Cultura | 22-09-2018 14:09

Festival Materiais Diversos passa a bienal para aprofundar programação regular

Festival Materiais Diversos passa a bienal para aprofundar programação regular
A directora artística da associação Materiais Diversos, Elisabete Paiva

A edição de 2019 vai assinalar os dez anos do Festival Materiais Diversos, projecto iniciado pelo coreógrafo Tiago Guedes (natural de Minde).

O Festival Materiais Diversos, que desde 2009 se realiza todos os anos a partir de Alcanena, passará a ser bienal, com a próxima edição a acontecer em 2019, anunciou a organização.

“Era muito importante para nós ganhar espaço e tempo para reflectir e para aprofundar as nossas colaborações com os parceiros e com os nossos públicos”, disse a directora artística da associação Materiais Diversos, Elisabete Paiva, na sexta-feira, dia em que o festival começou com uma “micro apresentação” pelo Teatro do Ferro, no Largo 14 de Agosto, em Minde, local onde hoje, às 19h00, acontece o espectáculo “Objetoteca Popular Itinerante”, desenvolvido numa residência artística que decorreu ao longo da semana nesta vila do concelho de Alcanena.

Ainda na sexta-feira, houve passagens pelos jardins do Museu da Aguarela Roque Gameiro, em Minde, pelo cineteatro S. Pedro, em Alcanena, e pelo Centro Cultural do Cartaxo, para apresentação dos múltiplos projectos em curso nestes dois concelhos do distrito de Santarém.

“Desde a sua fundação, o festival cresceu muito, tem uma visibilidade nacional e internacional, mas interessa-nos muito compreender como é que podemos fazer melhor aquilo que já fazíamos a partir do lugar. Afirmar: ‘Estamos aqui’. E ganhámos espaço para uma programação regular, o que implica um habitar do território muito mais intenso, muito mais profundo, e muito mais oportunidades para diferentes públicos de se aproximarem de nós e dos artistas que convidamos”, afirmou Elisabete Paiva.

Assim, a edição de 2019, que vai assinalar os dez anos do Festival Materiais Diversos, projecto iniciado pelo coreógrafo Tiago Guedes (natural de Minde), vai acontecer no último fim de semana de Setembro em Minde e Alcanena e no primeiro fim de semana de Outubro no Cartaxo.
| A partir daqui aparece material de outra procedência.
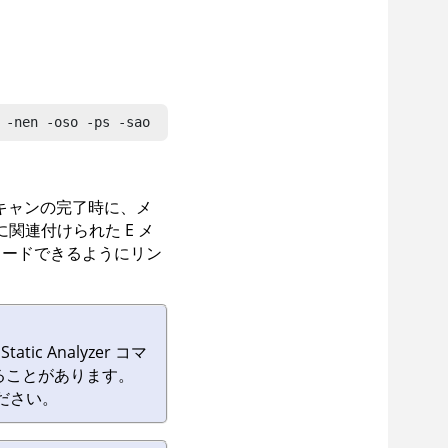
 -nen -oso -ps -sao
キャンの完了時に、メ
関連付けられた E メ
ロードできるようにリン
の
Static Analyzer コマ
ることがあります。
ださい。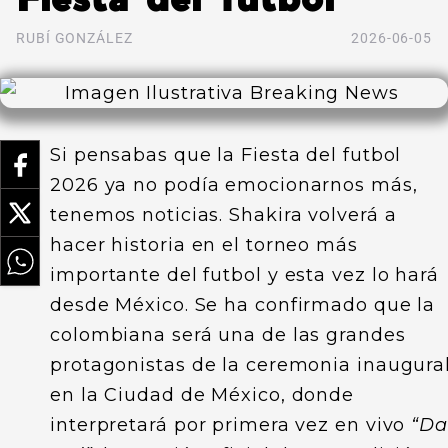
RUBÍ GONZÁLEZ
2026-06-05
Si pensabas que la Fiesta del futbol
2026 ya no podía emocionarnos más,
tenemos noticias. Shakira volverá a
hacer historia en el torneo más
importante del futbol y esta vez lo hará
desde México. Se ha confirmado que la
colombiana será una de las grandes
protagonistas de la ceremonia inaugura
en la Ciudad de México, donde
interpretará por primera vez en vivo
“Da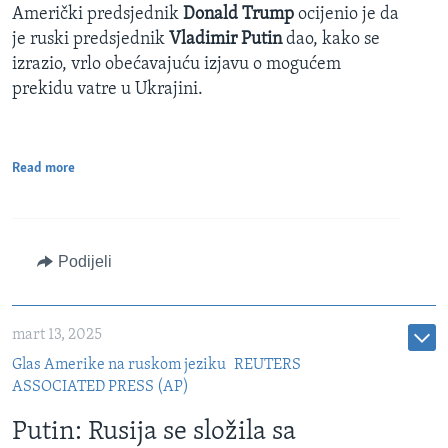
Američki predsjednik
Donald Trump
ocijenio je da
je ruski predsjednik
Vladimir Putin
dao, kako se
izrazio, vrlo obećavajuću izjavu o mogućem
prekidu vatre u Ukrajini.
Read more
Podijeli
mart 13, 2025
Glas Amerike na ruskom jeziku
REUTERS
ASSOCIATED PRESS (AP)
Putin: Rusija se složila sa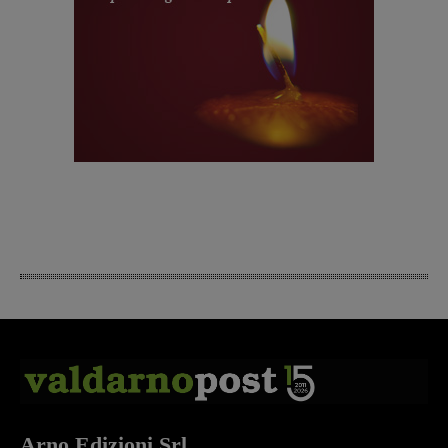
Arno Edizioni Srl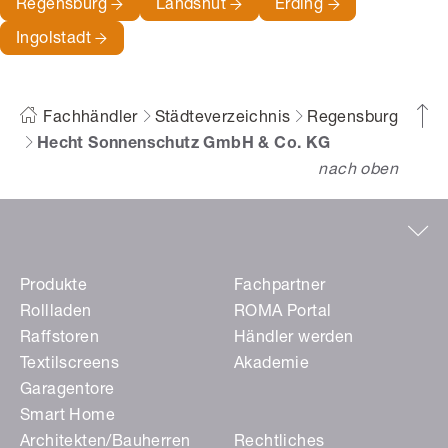
Regensburg
Landshut
Erding
Ingolstadt
Fachhändler
Städteverzeichnis
Regensburg
Hecht Sonnenschutz GmbH & Co. KG
nach oben
Produkte
Fachpartner
Rollladen
ROMA Portal
Raffstoren
Händler werden
Textilscreens
Akademie
Garagentore
Smart Home
Architekten/Bauherren
Rechtliches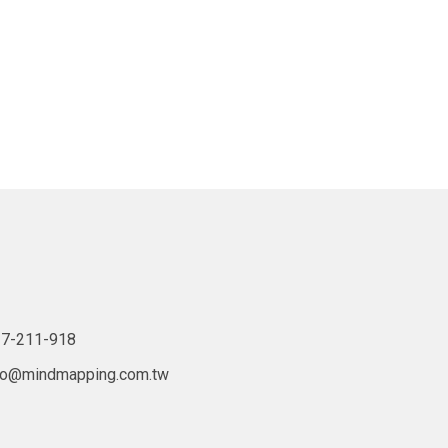
7-211-918
lo@mindmapping.com.tw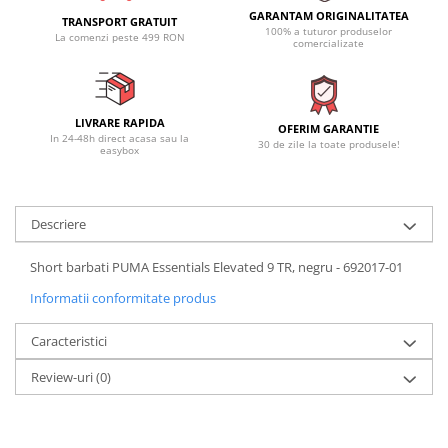
GARANTAM ORIGINALITATEA
TRANSPORT GRATUIT
100% a tuturor produselor
La comenzi peste 499 RON
comercializate
LIVRARE RAPIDA
OFERIM GARANTIE
In 24-48h direct acasa sau la
30 de zile la toate produsele!
easybox
Descriere
Short barbati PUMA Essentials Elevated 9 TR, negru - 692017-01
Informatii conformitate produs
Caracteristici
Review-uri
(0)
Com a passagem a bienal, “os processos de apresentação, de criação, ao longo de cada biénio vão poder reverter-se no festival com outra profundidade”, realçou.

Como exemplo, Elisabete Paiva apontou o espectáculo de teatro documental “Viagem a Portugal”, que estreará no festival, um trabalho do Teatro do Vestido, que na sexta-feira à noite promoveu uma conversa no cineteatro S. Pedro, dando conta da pesquisa em curso e que inclui três residências ao longo de dois anos em Alcanena.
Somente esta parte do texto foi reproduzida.